Text shown:
•••••
# Quick grooming question for you pros!



## meganmckellar (Sep 1, 2009)

I just got my first Havanese less than a year ago. (He's almost 9 months, where does the time go!) I do comb him out daily myself - however, I haven't worked up the courage to start bathing and grooming myself. 

So I take him somewhere usually twice a month for a bath and trim. However, we have suffered a few bad haircuts unfortunately. I am trying to keep him longer, and what I struggle with is how do I tell the groomer to trim his head/face? His face always ends up looking very Schnauzer like when she's done with him. Do I just tell her not to any trimming on his face? 

Thanks for the help guys!


----------



## KSC (Aug 6, 2009)

Take pictures and then be specific about what you like in the pictures. with Kipling I am to the point where I say - do not trim the ears...at all, leave the hair outside his eyes longer. Trim his beard and neck to this length and I show them. It's all about being very specific. I have alson taken bad haircut pictures with me and said do not do this...here is what I don't like. Finally...let them know he must look Havanese when they're done...not Schitzu or any other breed....hope that helps.


----------



## Leslie (Feb 28, 2007)

Print out the first pic in this post and show it to her :biggrin1:

Beamer


----------



## lfung5 (Jun 30, 2007)

Yes, take pictures and hope the groomer can follow it! Im waiting for Jodi Murphys do it yourself havanese grooming video to come out. I groom my own but I have trouble spots as you can see by their pictures!


----------



## Scooter's Family (May 23, 2008)

Bathing is really easy Megan, to me that's the easiest part of grooming. The hard part is the brushing and combing beforehand. Give it a try when someone else is around to help you and you'll see how quick it can be. Just make sure you have everything out and ready before you start.


----------



## meganmckellar (Sep 1, 2009)

Scooter's Family said:


> Bathing is really easy Megan, to me that's the easiest part of grooming. The hard part is the brushing and combing beforehand. Give it a try when someone else is around to help you and you'll see how quick it can be. Just make sure you have everything out and ready before you start.


What I'm worried about is not getting him dry enough or combed out correctly and he'll end up getting all matted! That's my fear.


----------



## HavaneseSoon (Nov 4, 2008)

How long is his hair?


----------



## meganmckellar (Sep 1, 2009)

HavaneseSoon said:


> How long is his hair?


His hair isn't too long right now. He got a puppy cut about two months ago.

This is a picture of him from today:


----------



## SnobunnieNY (Oct 24, 2007)

When I first started getting Boo groomed I specifically told the groomer I didnt not want a schnauzer type "square" cut...I wanted him more rolly poly/ruff n tumble as we now call it. I told them to leave his ears and tail and just "trim" up his beard body and eyes so he can see. We did have an issue triangle part of his eyes - the part between them near the brows. She cut that very short and we have growing them out for 6 months now. I want that to fall around his eyes...saying teddy bear cut or puppy cut got him very short...you have to be specific with the look you want.
•••••
Problems and tasks:
#1 Based on the grooming thread, say whether each statement agrees with it (yes or no), and quote the words that decide each one.
(a) The original poster usually takes the dog for a bath and trim twice a month.
(b) Scooter's Family calls bathing the hardest part of grooming.
(c) SnobunnieNY asked the groomer to trim Boo's ears and tail.
#2 In the grooming thread, how old does the original poster say the dog is?
The material that follows has no connection to the grooming thread.
•••••
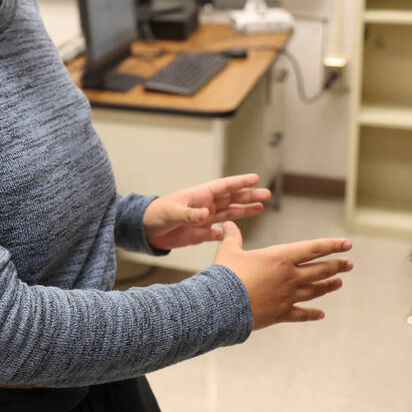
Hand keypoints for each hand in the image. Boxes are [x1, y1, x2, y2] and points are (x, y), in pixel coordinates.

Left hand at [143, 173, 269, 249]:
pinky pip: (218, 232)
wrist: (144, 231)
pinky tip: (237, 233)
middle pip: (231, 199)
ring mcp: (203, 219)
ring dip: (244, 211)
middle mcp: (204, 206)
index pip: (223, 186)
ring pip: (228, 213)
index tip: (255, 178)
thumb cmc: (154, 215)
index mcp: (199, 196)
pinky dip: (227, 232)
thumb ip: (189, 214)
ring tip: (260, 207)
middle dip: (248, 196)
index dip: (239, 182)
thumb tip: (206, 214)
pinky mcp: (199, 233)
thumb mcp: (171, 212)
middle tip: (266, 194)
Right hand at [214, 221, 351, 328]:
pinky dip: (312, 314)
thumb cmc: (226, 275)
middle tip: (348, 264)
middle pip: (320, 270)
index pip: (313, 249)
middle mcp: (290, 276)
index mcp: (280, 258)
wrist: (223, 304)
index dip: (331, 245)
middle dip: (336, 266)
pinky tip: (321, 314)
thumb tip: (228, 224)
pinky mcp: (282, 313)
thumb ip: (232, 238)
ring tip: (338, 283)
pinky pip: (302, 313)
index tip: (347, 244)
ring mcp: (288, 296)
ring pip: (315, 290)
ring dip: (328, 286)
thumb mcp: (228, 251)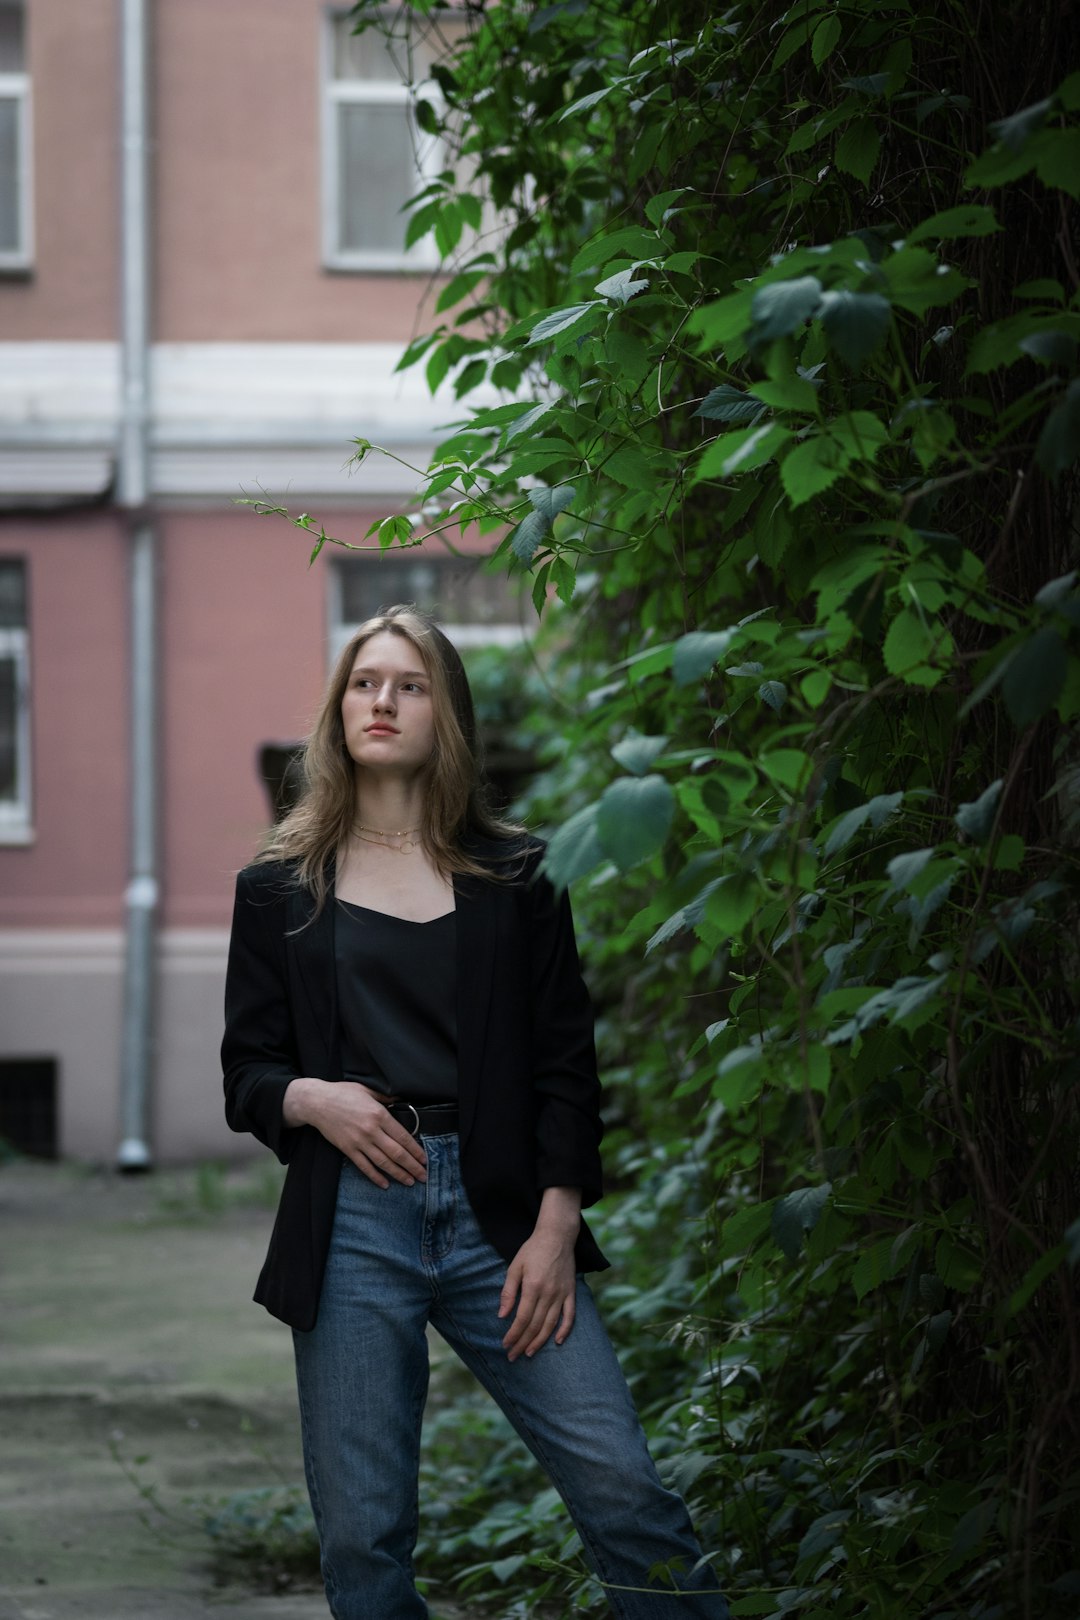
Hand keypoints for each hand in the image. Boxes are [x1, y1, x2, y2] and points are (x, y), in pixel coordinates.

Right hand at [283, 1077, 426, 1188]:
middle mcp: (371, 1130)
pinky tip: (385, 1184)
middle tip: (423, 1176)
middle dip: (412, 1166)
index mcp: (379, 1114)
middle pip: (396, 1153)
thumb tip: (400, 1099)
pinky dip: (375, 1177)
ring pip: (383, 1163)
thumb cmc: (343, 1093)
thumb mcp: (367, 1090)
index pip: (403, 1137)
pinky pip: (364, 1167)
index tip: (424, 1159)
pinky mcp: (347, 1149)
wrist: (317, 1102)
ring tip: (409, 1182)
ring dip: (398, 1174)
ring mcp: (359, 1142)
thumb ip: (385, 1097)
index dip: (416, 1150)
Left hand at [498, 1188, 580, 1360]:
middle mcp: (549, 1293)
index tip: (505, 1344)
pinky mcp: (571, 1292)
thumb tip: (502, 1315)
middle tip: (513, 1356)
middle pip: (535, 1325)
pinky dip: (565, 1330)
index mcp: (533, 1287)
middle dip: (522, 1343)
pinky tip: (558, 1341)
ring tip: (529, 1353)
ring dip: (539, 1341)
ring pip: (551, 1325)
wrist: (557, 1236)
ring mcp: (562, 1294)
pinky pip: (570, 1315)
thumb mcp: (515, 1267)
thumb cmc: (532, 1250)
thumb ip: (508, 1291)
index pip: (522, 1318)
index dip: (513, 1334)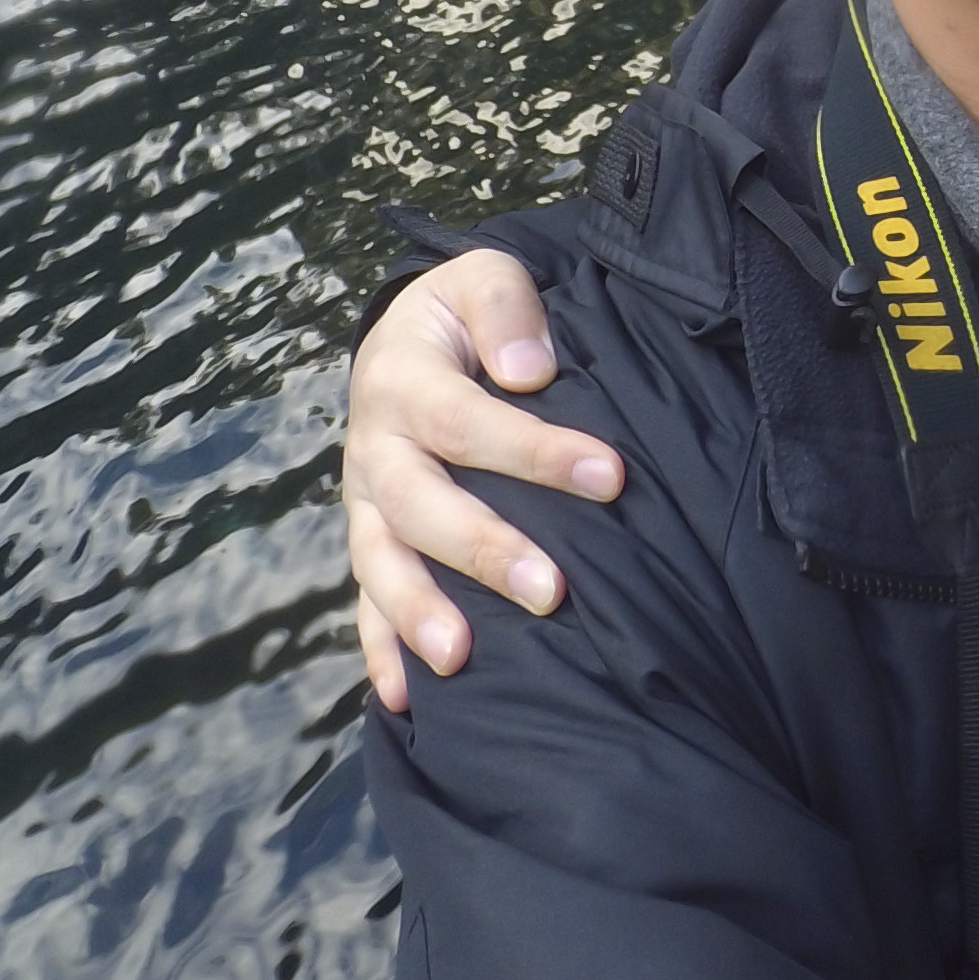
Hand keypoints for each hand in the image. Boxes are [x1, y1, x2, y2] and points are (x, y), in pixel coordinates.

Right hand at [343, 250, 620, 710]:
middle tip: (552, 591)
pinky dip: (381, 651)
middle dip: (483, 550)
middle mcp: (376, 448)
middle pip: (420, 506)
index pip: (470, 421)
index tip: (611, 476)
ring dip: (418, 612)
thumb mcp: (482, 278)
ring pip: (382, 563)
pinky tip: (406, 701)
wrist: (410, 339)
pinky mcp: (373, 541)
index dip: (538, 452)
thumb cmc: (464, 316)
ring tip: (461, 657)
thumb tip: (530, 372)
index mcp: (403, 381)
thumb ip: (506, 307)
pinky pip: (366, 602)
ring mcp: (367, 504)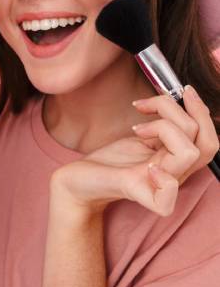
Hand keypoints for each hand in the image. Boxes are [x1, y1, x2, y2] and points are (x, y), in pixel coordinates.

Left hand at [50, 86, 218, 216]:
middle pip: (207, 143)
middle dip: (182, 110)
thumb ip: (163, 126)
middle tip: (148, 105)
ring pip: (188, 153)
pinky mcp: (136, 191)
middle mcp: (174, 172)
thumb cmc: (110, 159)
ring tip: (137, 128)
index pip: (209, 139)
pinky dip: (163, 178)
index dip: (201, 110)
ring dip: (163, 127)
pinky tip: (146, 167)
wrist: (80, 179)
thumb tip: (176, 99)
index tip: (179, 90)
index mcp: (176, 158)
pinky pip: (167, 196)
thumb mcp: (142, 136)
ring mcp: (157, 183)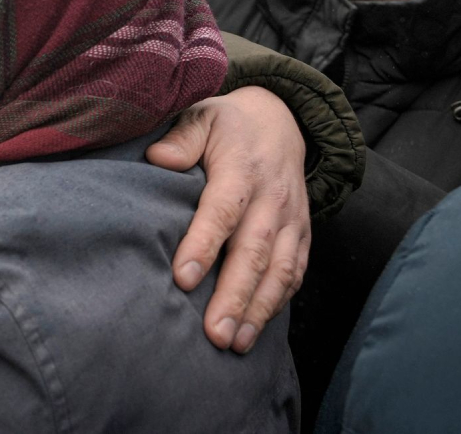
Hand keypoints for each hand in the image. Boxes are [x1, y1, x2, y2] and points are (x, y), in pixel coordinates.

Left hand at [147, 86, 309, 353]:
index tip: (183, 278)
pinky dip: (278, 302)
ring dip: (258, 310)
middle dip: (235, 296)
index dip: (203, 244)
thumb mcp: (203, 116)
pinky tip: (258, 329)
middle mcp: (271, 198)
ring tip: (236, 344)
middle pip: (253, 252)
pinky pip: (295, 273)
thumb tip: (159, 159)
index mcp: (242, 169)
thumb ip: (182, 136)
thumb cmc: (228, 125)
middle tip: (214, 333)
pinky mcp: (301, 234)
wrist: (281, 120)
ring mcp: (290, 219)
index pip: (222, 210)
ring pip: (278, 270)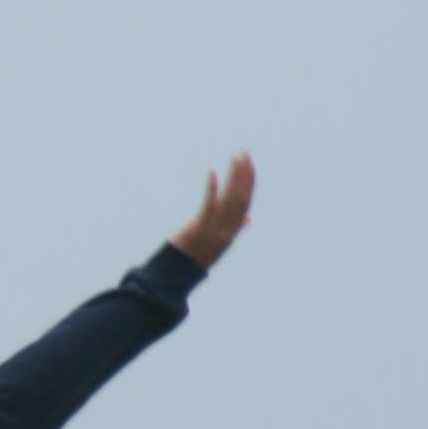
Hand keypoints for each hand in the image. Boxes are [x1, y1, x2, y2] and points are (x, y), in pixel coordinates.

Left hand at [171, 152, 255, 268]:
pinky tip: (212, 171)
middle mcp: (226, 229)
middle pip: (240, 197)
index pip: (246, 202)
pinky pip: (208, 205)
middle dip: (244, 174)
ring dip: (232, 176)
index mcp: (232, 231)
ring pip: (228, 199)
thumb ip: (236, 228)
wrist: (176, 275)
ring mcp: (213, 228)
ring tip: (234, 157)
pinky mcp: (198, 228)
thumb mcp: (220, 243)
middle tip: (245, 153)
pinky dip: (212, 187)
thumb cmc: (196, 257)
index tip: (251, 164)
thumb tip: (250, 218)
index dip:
•••••
Exercise answers:
#1
(a) Yes: "So I take him somewhere usually twice a month for a bath and trim."
(b) No: "Bathing is really easy Megan, to me that's the easiest part of grooming."
(c) No: "I told them to leave his ears and tail"

#2 He is almost 9 months old.